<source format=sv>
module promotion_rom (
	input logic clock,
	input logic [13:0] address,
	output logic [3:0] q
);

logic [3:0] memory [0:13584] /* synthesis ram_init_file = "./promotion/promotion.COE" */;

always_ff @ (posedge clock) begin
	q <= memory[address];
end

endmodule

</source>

--

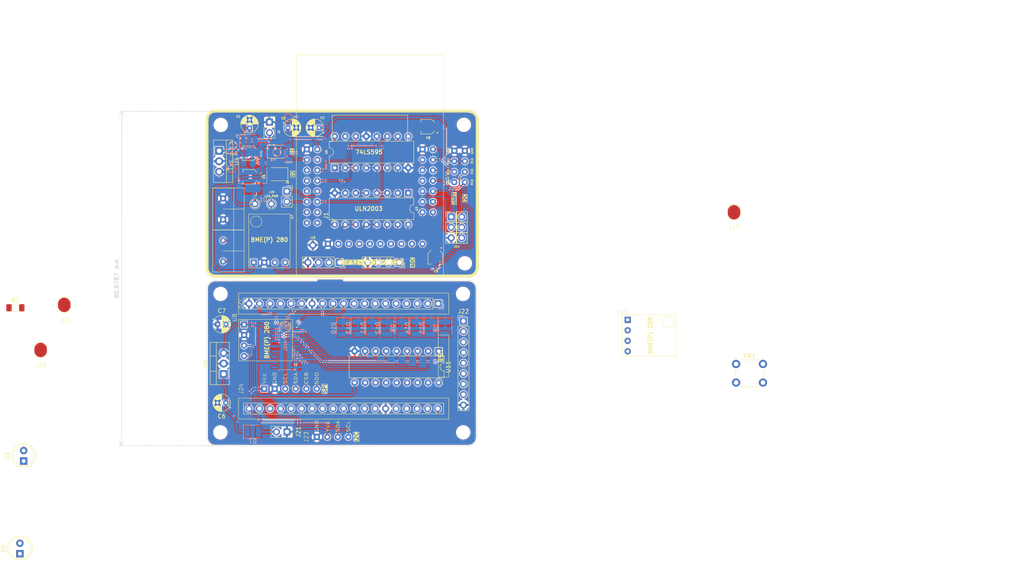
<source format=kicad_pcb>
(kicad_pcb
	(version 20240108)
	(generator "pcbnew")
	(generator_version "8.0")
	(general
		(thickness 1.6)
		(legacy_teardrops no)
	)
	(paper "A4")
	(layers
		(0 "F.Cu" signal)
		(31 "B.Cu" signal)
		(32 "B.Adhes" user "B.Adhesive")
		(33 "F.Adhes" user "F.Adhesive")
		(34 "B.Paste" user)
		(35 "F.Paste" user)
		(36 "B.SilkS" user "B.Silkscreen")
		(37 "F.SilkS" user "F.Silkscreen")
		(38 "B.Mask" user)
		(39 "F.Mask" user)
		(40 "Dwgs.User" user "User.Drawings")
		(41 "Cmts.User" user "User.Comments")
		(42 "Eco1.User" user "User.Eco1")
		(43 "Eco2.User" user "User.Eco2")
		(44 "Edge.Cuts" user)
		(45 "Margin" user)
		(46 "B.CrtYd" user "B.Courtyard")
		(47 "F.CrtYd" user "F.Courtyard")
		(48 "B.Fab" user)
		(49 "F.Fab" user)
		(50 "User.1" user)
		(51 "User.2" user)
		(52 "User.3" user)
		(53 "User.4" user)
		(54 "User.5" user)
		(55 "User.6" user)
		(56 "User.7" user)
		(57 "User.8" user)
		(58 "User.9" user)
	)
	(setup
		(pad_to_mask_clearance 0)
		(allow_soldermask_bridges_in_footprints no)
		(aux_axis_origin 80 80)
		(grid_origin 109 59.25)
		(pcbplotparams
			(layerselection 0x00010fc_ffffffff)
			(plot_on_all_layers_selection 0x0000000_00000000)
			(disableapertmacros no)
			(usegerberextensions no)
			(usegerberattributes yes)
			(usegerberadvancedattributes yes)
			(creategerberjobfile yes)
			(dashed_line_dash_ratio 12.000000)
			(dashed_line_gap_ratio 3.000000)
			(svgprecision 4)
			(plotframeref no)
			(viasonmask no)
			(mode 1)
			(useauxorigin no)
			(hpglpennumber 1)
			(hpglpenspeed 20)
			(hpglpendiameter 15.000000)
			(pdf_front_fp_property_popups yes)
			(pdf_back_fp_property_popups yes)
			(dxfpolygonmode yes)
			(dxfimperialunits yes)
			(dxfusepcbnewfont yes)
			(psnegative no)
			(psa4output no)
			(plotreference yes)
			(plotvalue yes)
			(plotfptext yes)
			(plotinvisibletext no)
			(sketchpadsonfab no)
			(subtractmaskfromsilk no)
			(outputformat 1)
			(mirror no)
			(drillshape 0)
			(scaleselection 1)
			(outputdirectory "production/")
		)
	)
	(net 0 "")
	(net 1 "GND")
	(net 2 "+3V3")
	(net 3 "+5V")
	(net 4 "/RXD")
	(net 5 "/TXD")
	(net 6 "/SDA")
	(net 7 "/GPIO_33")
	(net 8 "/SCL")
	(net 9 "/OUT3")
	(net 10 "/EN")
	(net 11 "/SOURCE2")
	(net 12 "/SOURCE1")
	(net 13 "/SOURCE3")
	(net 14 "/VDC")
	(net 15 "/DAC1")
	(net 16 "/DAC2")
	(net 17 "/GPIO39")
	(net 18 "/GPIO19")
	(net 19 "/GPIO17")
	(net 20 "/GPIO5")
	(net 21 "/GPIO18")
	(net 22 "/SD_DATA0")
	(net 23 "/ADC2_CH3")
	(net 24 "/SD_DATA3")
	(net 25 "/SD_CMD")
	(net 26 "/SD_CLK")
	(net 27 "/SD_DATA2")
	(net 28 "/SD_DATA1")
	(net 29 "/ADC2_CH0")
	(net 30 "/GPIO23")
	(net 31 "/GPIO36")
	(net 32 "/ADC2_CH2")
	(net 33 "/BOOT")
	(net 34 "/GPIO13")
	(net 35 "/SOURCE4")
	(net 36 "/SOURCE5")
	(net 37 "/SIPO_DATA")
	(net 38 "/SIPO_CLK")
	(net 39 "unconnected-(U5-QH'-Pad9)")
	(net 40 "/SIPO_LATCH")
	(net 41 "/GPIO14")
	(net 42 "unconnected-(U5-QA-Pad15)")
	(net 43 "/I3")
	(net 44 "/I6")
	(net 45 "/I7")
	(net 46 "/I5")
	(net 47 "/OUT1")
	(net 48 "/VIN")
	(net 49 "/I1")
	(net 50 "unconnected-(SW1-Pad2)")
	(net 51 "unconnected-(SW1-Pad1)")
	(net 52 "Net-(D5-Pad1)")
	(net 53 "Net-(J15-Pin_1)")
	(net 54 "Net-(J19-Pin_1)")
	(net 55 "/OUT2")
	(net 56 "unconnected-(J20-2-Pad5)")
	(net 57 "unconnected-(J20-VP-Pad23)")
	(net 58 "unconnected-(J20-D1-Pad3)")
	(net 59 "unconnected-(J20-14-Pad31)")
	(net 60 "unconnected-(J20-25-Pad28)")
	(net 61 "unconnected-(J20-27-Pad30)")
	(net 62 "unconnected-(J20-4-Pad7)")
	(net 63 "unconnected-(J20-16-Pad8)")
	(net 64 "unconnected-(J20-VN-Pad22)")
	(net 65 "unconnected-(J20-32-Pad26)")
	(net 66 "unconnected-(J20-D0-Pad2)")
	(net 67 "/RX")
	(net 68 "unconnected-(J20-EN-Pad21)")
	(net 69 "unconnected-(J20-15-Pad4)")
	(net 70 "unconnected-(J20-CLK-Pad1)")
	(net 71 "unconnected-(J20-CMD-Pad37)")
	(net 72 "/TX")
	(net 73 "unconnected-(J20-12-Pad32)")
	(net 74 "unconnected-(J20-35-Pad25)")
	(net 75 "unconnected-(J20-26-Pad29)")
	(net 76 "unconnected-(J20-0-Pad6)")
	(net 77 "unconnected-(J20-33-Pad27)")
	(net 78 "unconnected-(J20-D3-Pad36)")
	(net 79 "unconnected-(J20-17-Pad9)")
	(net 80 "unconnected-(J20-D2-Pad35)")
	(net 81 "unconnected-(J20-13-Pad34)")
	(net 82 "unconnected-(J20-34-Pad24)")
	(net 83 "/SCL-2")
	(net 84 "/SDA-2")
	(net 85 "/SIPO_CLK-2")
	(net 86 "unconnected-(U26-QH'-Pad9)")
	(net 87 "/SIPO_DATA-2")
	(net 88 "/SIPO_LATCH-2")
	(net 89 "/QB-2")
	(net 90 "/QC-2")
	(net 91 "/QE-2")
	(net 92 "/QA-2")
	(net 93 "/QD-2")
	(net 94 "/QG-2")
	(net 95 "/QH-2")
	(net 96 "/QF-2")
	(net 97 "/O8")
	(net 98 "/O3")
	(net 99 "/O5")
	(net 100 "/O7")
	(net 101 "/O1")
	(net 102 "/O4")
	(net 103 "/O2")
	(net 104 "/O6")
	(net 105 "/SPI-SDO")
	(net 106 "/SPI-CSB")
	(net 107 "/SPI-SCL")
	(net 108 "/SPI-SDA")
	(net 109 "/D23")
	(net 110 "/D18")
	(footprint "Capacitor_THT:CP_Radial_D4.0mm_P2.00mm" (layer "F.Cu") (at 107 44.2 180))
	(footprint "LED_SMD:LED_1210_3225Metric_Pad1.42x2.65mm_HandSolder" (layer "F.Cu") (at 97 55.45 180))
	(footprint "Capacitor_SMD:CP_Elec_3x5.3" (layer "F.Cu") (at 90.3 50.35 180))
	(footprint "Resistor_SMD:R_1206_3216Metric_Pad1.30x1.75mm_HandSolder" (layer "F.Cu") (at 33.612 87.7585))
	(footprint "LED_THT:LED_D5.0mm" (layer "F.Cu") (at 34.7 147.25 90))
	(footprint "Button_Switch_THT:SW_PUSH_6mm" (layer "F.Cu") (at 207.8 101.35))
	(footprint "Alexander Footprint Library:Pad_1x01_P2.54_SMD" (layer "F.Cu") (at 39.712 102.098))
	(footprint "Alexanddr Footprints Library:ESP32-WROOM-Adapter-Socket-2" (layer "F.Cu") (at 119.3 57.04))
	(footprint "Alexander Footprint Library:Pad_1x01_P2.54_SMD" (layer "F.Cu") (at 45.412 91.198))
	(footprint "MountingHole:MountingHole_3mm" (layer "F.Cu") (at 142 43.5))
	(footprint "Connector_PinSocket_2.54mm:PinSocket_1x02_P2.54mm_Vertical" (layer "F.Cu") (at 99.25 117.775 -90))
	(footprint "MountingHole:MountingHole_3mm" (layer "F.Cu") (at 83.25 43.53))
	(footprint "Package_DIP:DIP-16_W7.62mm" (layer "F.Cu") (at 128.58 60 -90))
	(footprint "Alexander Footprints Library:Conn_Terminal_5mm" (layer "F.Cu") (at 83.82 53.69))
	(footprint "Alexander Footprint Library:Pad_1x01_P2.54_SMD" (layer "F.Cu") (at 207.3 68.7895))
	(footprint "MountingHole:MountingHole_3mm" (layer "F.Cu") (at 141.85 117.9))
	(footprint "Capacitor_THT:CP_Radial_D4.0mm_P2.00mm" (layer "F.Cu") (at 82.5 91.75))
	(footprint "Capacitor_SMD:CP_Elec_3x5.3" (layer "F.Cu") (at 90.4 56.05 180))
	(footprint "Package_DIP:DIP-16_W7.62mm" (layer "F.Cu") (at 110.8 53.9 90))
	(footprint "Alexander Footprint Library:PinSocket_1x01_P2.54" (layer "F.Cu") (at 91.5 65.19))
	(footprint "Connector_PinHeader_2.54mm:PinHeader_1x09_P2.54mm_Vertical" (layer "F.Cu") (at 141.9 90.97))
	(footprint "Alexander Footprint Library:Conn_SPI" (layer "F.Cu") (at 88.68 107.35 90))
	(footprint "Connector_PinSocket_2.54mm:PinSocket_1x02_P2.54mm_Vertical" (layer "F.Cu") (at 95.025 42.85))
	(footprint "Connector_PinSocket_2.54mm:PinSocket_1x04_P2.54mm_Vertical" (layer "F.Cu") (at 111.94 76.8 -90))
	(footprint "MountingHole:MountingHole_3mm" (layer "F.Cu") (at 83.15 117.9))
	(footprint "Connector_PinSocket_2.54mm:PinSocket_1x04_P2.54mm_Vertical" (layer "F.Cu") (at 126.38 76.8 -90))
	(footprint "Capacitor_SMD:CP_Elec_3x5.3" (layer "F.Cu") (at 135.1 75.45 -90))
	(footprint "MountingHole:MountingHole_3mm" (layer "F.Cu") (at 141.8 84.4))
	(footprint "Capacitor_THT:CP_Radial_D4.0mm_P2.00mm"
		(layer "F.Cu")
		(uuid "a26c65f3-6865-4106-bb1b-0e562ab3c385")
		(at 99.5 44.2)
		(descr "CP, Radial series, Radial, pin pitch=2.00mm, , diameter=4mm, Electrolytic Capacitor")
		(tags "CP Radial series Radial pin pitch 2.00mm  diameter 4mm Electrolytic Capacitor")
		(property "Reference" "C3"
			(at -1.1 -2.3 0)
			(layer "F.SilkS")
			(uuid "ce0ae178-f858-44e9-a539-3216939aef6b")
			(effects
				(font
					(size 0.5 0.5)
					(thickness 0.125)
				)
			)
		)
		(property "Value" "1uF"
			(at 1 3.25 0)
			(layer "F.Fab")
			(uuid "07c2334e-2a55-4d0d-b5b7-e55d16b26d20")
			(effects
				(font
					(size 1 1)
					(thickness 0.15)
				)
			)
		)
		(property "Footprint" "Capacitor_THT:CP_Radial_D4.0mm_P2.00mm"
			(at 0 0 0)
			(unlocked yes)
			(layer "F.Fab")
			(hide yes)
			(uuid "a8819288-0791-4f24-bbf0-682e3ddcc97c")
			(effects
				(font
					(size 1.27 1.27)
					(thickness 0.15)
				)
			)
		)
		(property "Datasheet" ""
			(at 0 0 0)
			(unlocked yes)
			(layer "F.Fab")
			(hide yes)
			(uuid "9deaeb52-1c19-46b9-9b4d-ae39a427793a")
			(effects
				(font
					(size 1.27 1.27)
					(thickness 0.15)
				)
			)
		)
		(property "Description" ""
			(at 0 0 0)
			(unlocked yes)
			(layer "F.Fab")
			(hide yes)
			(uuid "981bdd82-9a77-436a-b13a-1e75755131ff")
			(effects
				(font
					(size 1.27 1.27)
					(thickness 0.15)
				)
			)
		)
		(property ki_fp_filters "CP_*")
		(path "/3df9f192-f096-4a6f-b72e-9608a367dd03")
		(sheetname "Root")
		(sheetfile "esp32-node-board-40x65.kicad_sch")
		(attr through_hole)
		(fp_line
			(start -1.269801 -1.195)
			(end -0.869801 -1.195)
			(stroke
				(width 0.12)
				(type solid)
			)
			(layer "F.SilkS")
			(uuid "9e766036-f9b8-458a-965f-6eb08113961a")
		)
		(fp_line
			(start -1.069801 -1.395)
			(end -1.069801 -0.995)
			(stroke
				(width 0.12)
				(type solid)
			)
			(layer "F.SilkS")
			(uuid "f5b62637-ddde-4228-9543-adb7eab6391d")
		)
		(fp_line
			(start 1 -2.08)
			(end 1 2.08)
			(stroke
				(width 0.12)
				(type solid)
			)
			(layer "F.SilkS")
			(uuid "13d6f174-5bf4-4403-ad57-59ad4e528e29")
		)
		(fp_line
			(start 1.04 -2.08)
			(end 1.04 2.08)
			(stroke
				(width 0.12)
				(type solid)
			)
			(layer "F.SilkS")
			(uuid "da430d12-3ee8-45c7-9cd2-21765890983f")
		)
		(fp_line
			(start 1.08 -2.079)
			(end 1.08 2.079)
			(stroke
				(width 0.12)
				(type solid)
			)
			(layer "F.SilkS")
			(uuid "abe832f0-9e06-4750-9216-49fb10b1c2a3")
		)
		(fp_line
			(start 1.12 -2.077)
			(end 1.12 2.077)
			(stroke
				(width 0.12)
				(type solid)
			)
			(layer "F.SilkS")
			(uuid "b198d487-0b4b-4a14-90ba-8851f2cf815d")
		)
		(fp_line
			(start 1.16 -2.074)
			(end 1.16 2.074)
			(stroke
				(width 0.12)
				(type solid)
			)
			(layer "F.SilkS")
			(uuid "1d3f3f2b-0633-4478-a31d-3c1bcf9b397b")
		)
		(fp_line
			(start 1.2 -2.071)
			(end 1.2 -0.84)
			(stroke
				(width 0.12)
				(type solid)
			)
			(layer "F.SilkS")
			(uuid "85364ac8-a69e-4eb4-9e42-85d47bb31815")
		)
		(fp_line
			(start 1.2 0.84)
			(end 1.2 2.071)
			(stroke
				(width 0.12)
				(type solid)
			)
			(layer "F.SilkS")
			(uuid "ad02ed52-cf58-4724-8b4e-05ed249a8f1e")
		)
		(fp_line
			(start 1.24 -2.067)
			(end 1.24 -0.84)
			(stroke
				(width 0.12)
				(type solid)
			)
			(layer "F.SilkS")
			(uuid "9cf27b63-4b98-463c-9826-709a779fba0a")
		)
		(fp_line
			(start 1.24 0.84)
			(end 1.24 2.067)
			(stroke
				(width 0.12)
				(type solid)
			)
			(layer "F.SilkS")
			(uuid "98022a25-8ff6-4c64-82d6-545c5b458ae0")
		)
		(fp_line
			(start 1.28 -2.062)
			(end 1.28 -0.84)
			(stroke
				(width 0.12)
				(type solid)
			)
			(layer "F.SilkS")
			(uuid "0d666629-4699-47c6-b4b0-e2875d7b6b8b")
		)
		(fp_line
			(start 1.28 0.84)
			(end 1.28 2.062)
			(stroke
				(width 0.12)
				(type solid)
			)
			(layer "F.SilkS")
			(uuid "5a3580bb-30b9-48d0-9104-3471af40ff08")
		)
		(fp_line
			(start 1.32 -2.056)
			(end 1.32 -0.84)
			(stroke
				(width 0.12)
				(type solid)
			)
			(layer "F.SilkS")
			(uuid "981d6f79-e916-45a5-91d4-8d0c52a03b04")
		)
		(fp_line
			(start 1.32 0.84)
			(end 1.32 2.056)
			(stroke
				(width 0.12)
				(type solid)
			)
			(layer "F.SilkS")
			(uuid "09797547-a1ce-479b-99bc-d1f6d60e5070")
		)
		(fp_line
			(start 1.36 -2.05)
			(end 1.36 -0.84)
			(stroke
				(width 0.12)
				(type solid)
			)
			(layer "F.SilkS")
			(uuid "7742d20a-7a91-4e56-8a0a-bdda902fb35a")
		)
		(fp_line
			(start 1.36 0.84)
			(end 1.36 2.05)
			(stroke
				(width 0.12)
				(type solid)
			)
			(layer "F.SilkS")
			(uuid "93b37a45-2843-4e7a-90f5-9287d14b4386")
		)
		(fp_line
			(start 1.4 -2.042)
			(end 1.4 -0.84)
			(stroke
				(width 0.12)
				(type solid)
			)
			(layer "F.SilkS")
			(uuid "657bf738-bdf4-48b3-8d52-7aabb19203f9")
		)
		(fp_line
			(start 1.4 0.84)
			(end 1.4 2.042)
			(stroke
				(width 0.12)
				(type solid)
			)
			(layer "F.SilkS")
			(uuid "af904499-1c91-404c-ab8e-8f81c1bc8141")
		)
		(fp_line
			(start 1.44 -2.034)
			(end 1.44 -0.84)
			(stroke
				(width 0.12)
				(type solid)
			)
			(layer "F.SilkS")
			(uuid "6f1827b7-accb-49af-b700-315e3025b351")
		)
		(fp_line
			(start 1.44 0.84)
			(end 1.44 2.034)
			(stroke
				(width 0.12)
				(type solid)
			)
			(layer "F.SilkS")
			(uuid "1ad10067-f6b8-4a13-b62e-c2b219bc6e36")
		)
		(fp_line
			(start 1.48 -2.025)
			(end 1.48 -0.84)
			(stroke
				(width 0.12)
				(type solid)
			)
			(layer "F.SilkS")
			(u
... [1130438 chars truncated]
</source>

== Exercise prompt ==
Return, from the material above, every line with the word "memory".

== Output for this exercise ==
logic [3:0] memory [0:13584] /* synthesis ram_init_file = "./promotion/promotion.COE" */;
	q <= memory[address];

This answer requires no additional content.